Dan, terakhir, untuk saudara-saudara perempuanku di luar sana yang mengalami penyakit yang sama yang aku alami, jangan takut untuk segera melakukan tindakan operasi jika menemukan benjolan. Lebih cepat ditangani lebih baik. Jangan tergiur dengan tawaran pengobatan alternatif yang tidak jelas juntrungannnya. Aku telah mencoba dua jenis pengobatan alternatif dan semuanya NONSENSE. Sebelum operasi jangan lupa untuk terus berdo’a diminta kesembuhan padaNya, karena penyakit dan ujian datang dariNya dan hanya dariNya lah kesembuhan datang. Insyaallah semuanya proses akan lancar. Proses penyembuhan pasca operasinya juga tidak terlalu lama. Kalau baru beberapa hari sih masih kerasa agak sakit dan kaku_jangan dulu bekerja yang berat-berat, istirahat yang cukup. Baru sekitar seminggu setelah operasi bisa beraktivitas seperti biasa.

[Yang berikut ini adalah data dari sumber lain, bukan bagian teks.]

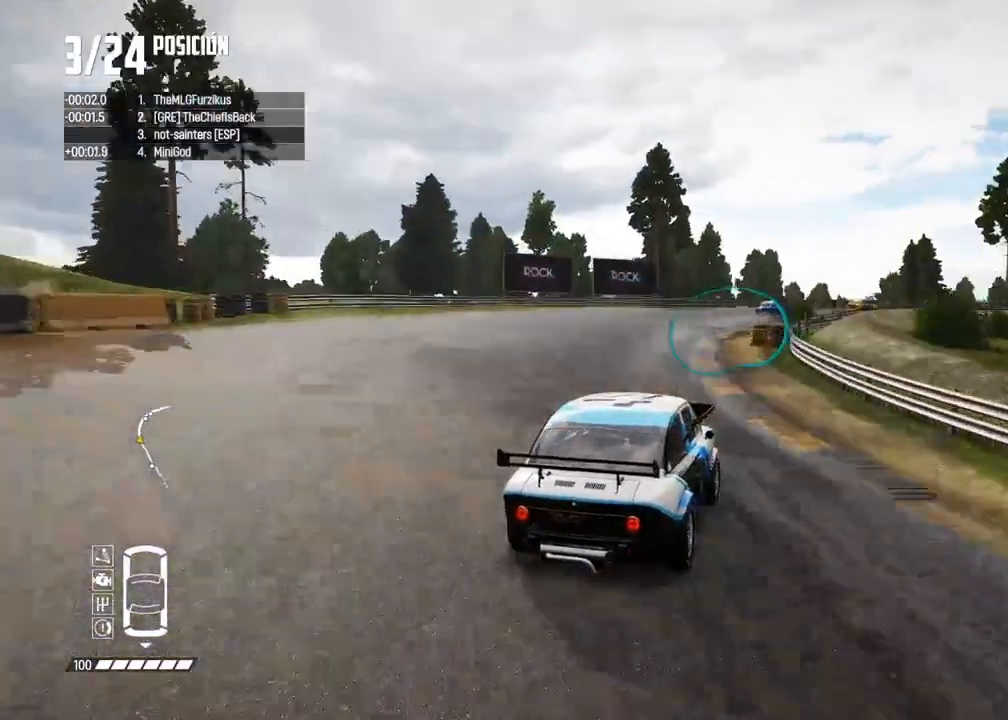
{"buttons": ["R2"], "left_stick": "center", "right_stick": "center", "events": [[250, "left_stick", "center"], [367, "left_stick", "right"], [450, "left_stick", "center"]]}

Oh ya, kita perempuan juga WAJIB melakukan SADARI (Periksa Payudara Sendiri), kalau menemukan benjolan sekecil apa pun segera ke dokter. Makin dini sebuah penyakit ditangani makin besar harapan sembuh dan juga makin sedikit biaya yang dikeluarkan. Aku sih cuman agak beruntung aja mendiamkan sebuah benjolan selama 4 tahun. Aku tidak akan melakukan itu lagi kalau menemukan (semoga tidak) benjolan lagi.